_Instructions to follow_
Translate this sentence from the forum posts about the studio backlot tour into Spanish: "The display of the Osborne Lights on residential street was a real treat."

I would never have closed the Backlot and Animation tours. It's true that the magic of movies is the product, not the process. Which has undermined DHS from the concept. But DHS is set in Hollywood, it will feel incomplete without studio areas.
 

Retroman40

Well-Known Member
If you never experienced the attraction in the mid 90's you really missed out. If somehow you could go back in time 20 or so years the attraction would be somewhat irrelevant. The shows from the two "big" houses on residential street (Golden Girls and Empty Nest) ended in 1992 and 1995 respectively. You have to wonder how many guests today (2016) have ever seen an episode of either. The display of the Osborne Lights on residential street was a real treat. The Delta plane was famous for "Passenger 57", a 1992 movie. The entrance to Sterling Labs was from a 1992 movie that may be better known now as Keri Russell's first big role. My favorite prop was the helicopter from "Blue Thunder" a (IMHO) underrated 1983 movie. "Catastrophe Canyon" was a great show especially if the attraction host played it up. Tim "The Tool Man" Taylor's hot rod was from a 1994 episode of "Home Improvement". Again, how many guests today even remember the show much less Tim Allen's characters rivalry with Bob Vila? Both my wife and I had the opportunity to participate in the "Harbor Attack" sequence near the start of the tour.

It should be obvious I have great memories of the attraction and could go on and on. A mistake? More just the evolution of the park. Sadly as the concept morphed from making movies to being a part of the movies this attraction was doomed. LMA was a great show but it really was more about making movies than being in the movies so it's days were numbered from the start anyway.
 

Goofyernmost

Well-Known Member
Not in the sorry state it had become.
I felt it was ok as long as the original full tour was being done. They could have kept that up as well. I remember a time when the recording studios were filled with space related props from that TV movie that was being filmed there. Can't remember the name of it or even who was in it, but, I think it had something to do with the Space Station. Perhaps you remember it Martin, I remember seeing it, but, not what it was connected with. By then the studios really no longer existed as a working studio or was at it's very end. They could have kept it going as a faux studio tour but if I recall that was very labor intensive and very long.

_Material_

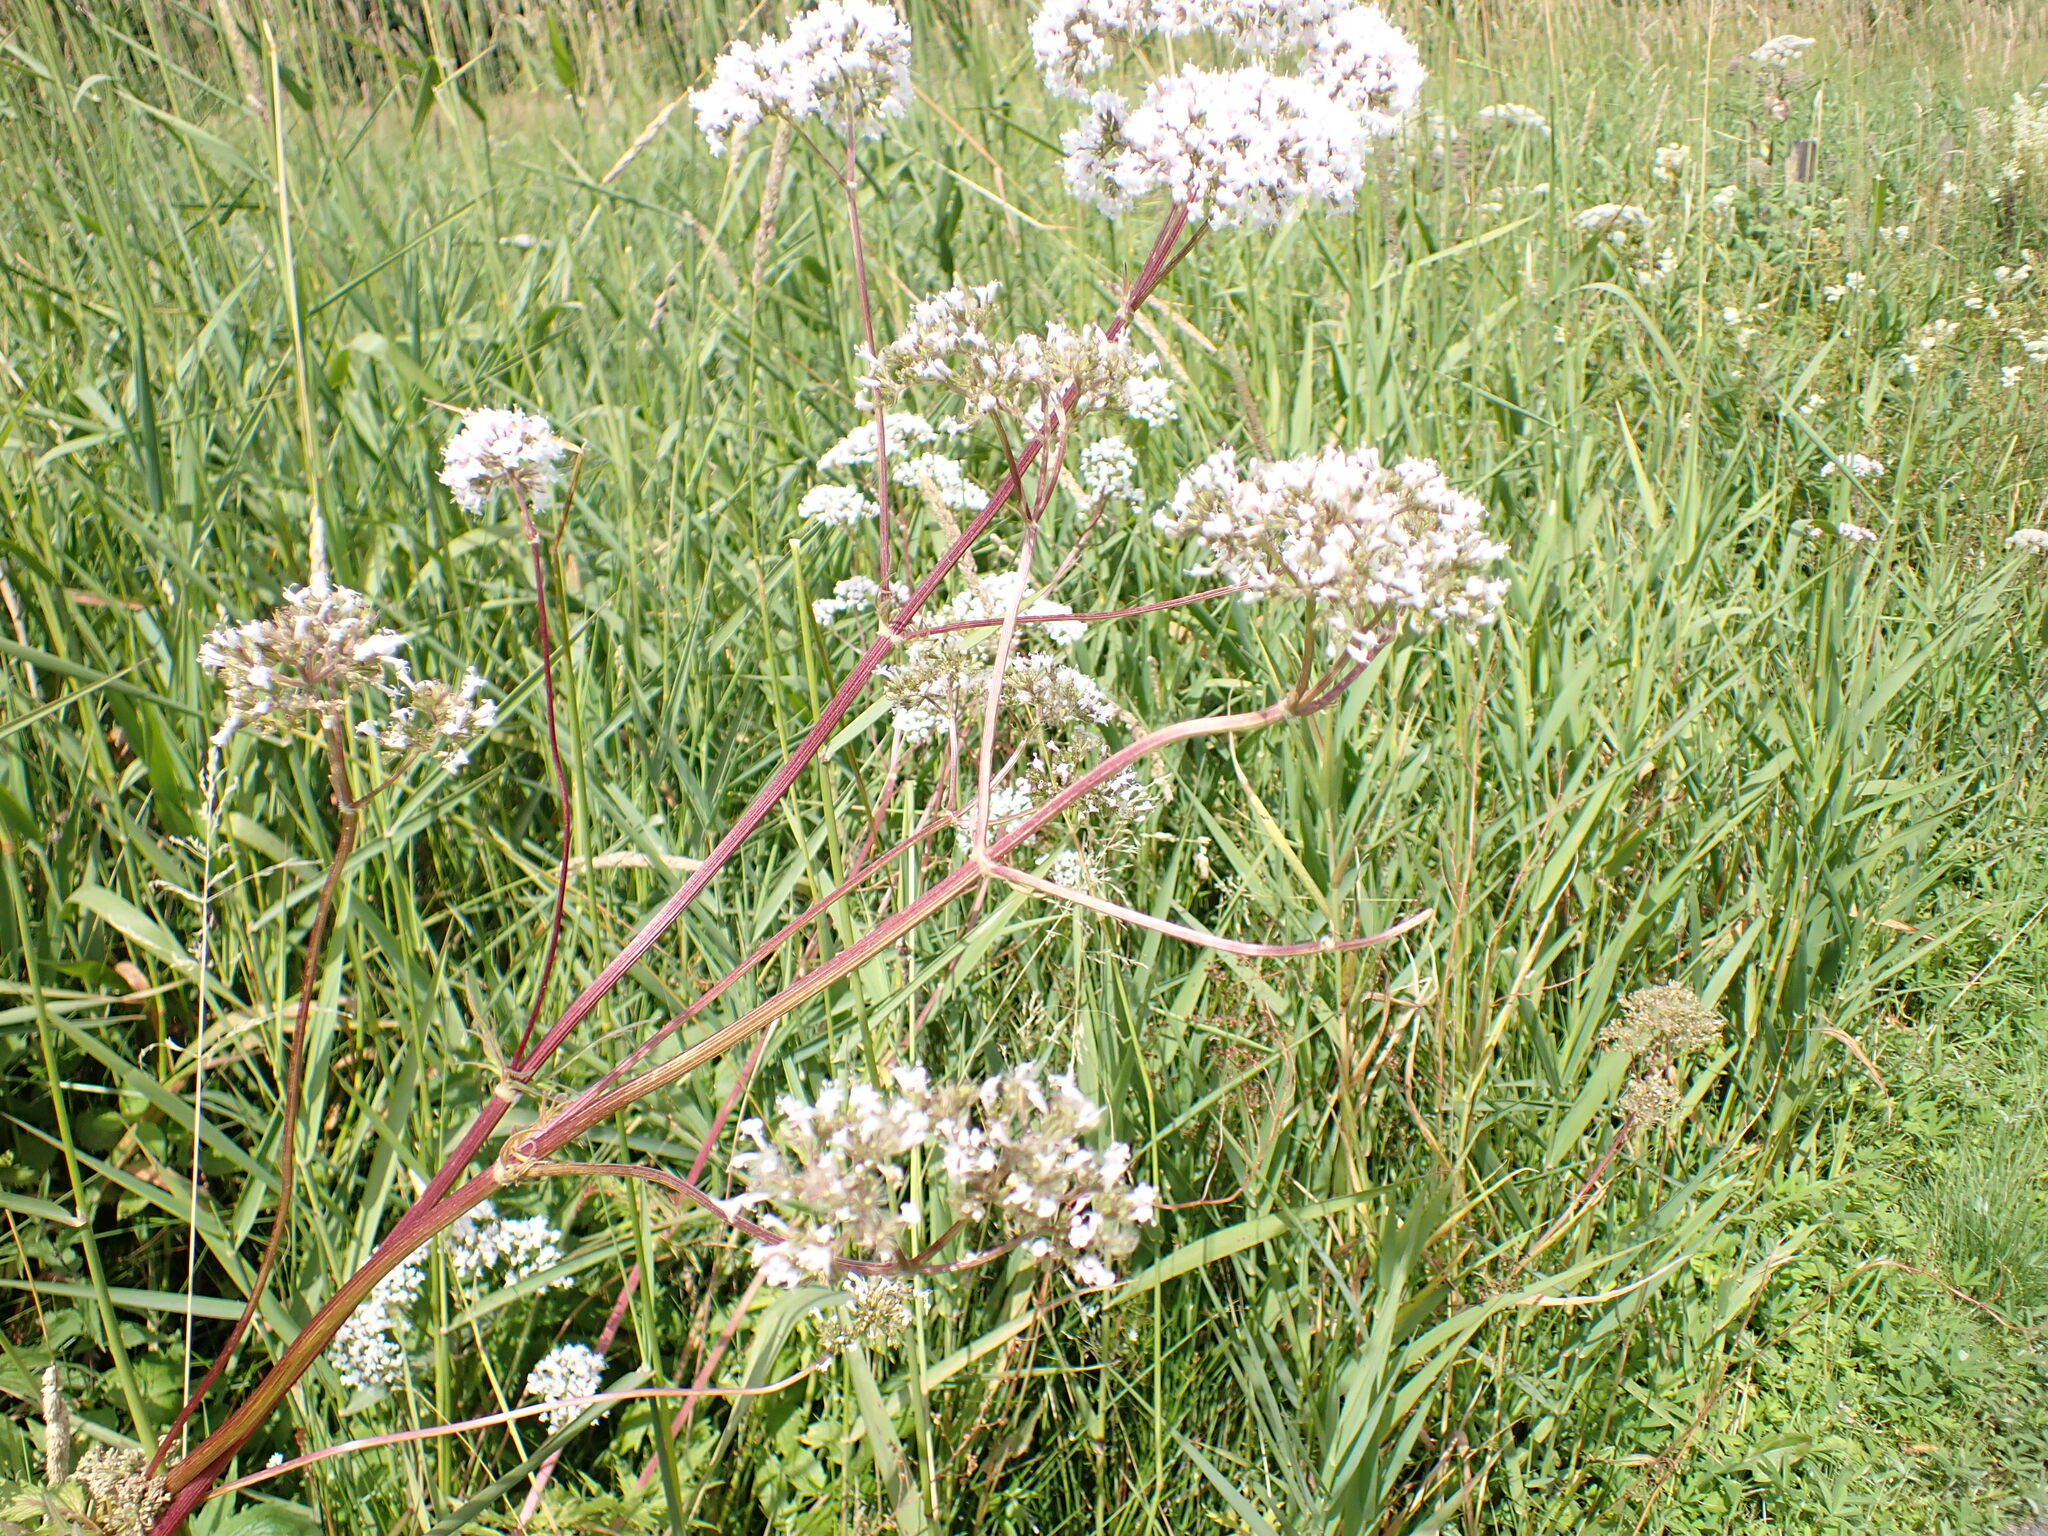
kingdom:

_Finished answer_
La exhibición de las Osborne Lights en la calle residencial era un verdadero placer.